Baidu is the owner of the most widely used search engine in China. With 80% Chinese market share, it dwarfs the share of its closest competitor, Google (NASDAQ:GOOG), which only has 17% share. The deal with Apple will only increase that share, as more devices capable of accessing the internet are made available to the burgeoning Chinese middle class. As of January 2012, there were more than 500 million internet users in China and 356 million had used a mobile device to go online, up 17.5% from a year earlier. That number should continue to grow year over year as more devices hit the market. Baidu is a "growth stock" and since mobile computing is increasingly becoming the avenue for online search, the contract with Apple will reinforce this story.

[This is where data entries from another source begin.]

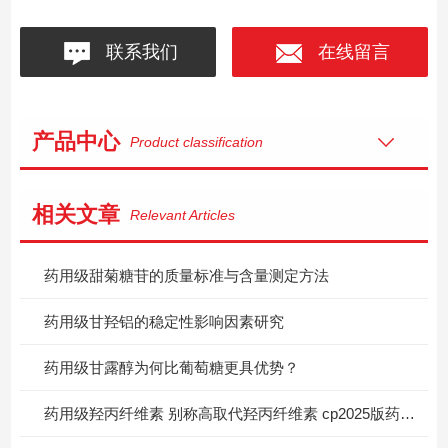
联系我们
在线留言
产品中心
Product classification
相关文章
Relevant Articles
药用级甜菊糖苷的质量标准与含量测定方法
药用级甘羟铝的稳定性影响因素研究
药用级甘露醇为何比葡萄糖更具优势？
药用级羟丙纤维素 别称高取代羟丙纤维素 cp2025版药典标准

Consequently, Baidu's recent history of very choppy trading may soon come to a close. The stock had traded within a descending channel for much of the past six months, until it broke out of a range last week, closing above $140 and sustaining it for four consecutive trading sessions, each day making new highs (Thursday - $144.96; Friday - $145.00l Monday -$150.97, Tuesday - $154.15). The recent trading is the first multi-day close above $140 since last November. With Baidu trading above its 10-, 20-, and 50-day moving averages and doing so on relatively higher volume, the stock is in poised to take out its 52-week high of $164.36.

While Google stands to lose share with this recent news, this article is in no way an indictment against the search engine behemoth. In fact, for those looking for more of a "fundamental" story, Google is the better bet since it trades at a much lower price-to-earnings ratio (22 vs 50), earns more money (24 billion vs. 1 billion est) and has a much larger cash hoard (43.3 billion). Google has also been trading rather strong lately, filling its horrific post January earnings gap down, and now trading just 3% under its 52-week highs. For those apprehensive of China and Baidu's volatile trading, Google does pose a nice, perhaps safer, alternative.

Apple has a number of derivative plays from chip makers to glass manufacturers. You can add Baidu to that mix as its platform will see significant increases in traffic in 2012.

Disclosure: I have no positions in any stocks mentioned, and no plans to initiate any positions within the next 72 hours.